Task statement: Copy out each line of the records below exactly as it appears.

(Collected data entries)
'''
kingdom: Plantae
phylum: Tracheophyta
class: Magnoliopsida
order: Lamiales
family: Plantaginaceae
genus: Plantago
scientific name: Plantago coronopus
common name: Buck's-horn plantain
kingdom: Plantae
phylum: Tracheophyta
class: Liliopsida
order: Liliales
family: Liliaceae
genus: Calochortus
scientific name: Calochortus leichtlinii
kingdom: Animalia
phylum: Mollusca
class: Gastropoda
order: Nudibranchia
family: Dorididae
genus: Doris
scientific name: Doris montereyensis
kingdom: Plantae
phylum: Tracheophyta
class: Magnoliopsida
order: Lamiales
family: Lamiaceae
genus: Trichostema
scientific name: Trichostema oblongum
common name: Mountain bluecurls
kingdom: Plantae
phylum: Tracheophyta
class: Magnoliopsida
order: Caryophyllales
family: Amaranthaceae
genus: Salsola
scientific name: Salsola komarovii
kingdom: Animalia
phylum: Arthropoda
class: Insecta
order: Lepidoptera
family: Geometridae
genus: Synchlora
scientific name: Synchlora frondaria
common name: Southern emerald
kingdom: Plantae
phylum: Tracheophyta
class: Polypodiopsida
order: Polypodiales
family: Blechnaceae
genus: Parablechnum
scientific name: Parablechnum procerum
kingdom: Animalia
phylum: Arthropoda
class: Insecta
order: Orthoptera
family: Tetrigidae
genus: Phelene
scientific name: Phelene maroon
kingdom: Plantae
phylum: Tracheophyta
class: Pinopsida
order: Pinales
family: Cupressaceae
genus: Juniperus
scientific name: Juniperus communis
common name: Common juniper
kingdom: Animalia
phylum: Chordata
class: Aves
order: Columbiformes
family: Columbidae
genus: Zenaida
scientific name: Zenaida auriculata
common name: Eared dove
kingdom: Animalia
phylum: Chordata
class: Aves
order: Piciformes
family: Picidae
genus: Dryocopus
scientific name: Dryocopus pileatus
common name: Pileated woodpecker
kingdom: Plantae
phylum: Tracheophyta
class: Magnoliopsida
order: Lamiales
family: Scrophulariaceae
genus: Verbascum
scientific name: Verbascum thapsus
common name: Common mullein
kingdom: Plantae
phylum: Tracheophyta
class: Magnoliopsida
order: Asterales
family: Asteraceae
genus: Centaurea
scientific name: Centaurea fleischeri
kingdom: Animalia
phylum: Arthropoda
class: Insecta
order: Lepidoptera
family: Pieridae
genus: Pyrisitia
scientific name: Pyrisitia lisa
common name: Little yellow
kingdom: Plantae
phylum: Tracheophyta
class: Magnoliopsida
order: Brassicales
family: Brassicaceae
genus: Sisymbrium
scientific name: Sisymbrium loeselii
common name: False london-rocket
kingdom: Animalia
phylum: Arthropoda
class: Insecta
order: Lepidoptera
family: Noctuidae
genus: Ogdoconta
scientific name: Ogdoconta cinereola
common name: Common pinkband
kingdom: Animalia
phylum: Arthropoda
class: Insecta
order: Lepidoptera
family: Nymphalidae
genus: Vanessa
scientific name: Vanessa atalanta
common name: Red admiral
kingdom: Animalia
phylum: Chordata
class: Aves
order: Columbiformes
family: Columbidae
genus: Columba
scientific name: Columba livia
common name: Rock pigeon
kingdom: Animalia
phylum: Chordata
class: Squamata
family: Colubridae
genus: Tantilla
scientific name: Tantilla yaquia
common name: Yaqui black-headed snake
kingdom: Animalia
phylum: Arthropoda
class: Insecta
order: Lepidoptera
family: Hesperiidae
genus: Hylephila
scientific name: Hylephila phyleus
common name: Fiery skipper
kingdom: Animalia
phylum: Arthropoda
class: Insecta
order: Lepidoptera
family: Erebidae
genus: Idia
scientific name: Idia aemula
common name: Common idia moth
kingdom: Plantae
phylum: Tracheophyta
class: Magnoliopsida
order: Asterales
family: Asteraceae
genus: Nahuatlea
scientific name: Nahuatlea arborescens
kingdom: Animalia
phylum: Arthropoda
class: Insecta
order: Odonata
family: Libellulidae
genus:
'''
Exercise output:
kingdom: Plantae
phylum: Tracheophyta
class: Magnoliopsida
order: Lamiales
family: Plantaginaceae
genus: Plantago
scientific name: Plantago coronopus
common name: Buck's-horn plantain
kingdom: Plantae
phylum: Tracheophyta
class: Liliopsida
order: Liliales
family: Liliaceae
genus: Calochortus
scientific name: Calochortus leichtlinii
kingdom: Animalia
phylum: Mollusca
class: Gastropoda
order: Nudibranchia
family: Dorididae
genus: Doris
scientific name: Doris montereyensis
kingdom: Plantae
phylum: Tracheophyta
class: Magnoliopsida
order: Lamiales
family: Lamiaceae
genus: Trichostema
scientific name: Trichostema oblongum
common name: Mountain bluecurls
kingdom: Plantae
phylum: Tracheophyta
class: Magnoliopsida
order: Caryophyllales
family: Amaranthaceae
genus: Salsola
scientific name: Salsola komarovii
kingdom: Animalia
phylum: Arthropoda
class: Insecta
order: Lepidoptera
family: Geometridae
genus: Synchlora
scientific name: Synchlora frondaria
common name: Southern emerald
kingdom: Plantae
phylum: Tracheophyta
class: Polypodiopsida
order: Polypodiales
family: Blechnaceae
genus: Parablechnum
scientific name: Parablechnum procerum
kingdom: Animalia
phylum: Arthropoda
class: Insecta
order: Orthoptera
family: Tetrigidae
genus: Phelene
scientific name: Phelene maroon
kingdom: Plantae
phylum: Tracheophyta
class: Pinopsida
order: Pinales
family: Cupressaceae
genus: Juniperus
scientific name: Juniperus communis
common name: Common juniper
kingdom: Animalia
phylum: Chordata
class: Aves
order: Columbiformes
family: Columbidae
genus: Zenaida
scientific name: Zenaida auriculata
common name: Eared dove
kingdom: Animalia
phylum: Chordata
class: Aves
order: Piciformes
family: Picidae
genus: Dryocopus
scientific name: Dryocopus pileatus
common name: Pileated woodpecker
kingdom: Plantae
phylum: Tracheophyta
class: Magnoliopsida
order: Lamiales
family: Scrophulariaceae
genus: Verbascum
scientific name: Verbascum thapsus
common name: Common mullein
kingdom: Plantae
phylum: Tracheophyta
class: Magnoliopsida
order: Asterales
family: Asteraceae
genus: Centaurea
scientific name: Centaurea fleischeri
kingdom: Animalia
phylum: Arthropoda
class: Insecta
order: Lepidoptera
family: Pieridae
genus: Pyrisitia
scientific name: Pyrisitia lisa
common name: Little yellow
kingdom: Plantae
phylum: Tracheophyta
class: Magnoliopsida
order: Brassicales
family: Brassicaceae
genus: Sisymbrium
scientific name: Sisymbrium loeselii
common name: False london-rocket
kingdom: Animalia
phylum: Arthropoda
class: Insecta
order: Lepidoptera
family: Noctuidae
genus: Ogdoconta
scientific name: Ogdoconta cinereola
common name: Common pinkband
kingdom: Animalia
phylum: Arthropoda
class: Insecta
order: Lepidoptera
family: Nymphalidae
genus: Vanessa
scientific name: Vanessa atalanta
common name: Red admiral
kingdom: Animalia
phylum: Chordata
class: Aves
order: Columbiformes
family: Columbidae
genus: Columba
scientific name: Columba livia
common name: Rock pigeon
kingdom: Animalia
phylum: Chordata
class: Squamata
family: Colubridae
genus: Tantilla
scientific name: Tantilla yaquia
common name: Yaqui black-headed snake
kingdom: Animalia
phylum: Arthropoda
class: Insecta
order: Lepidoptera
family: Hesperiidae
genus: Hylephila
scientific name: Hylephila phyleus
common name: Fiery skipper
kingdom: Animalia
phylum: Arthropoda
class: Insecta
order: Lepidoptera
family: Erebidae
genus: Idia
scientific name: Idia aemula
common name: Common idia moth
kingdom: Plantae
phylum: Tracheophyta
class: Magnoliopsida
order: Asterales
family: Asteraceae
genus: Nahuatlea
scientific name: Nahuatlea arborescens
kingdom: Animalia
phylum: Arthropoda
class: Insecta
order: Odonata
family: Libellulidae
genus:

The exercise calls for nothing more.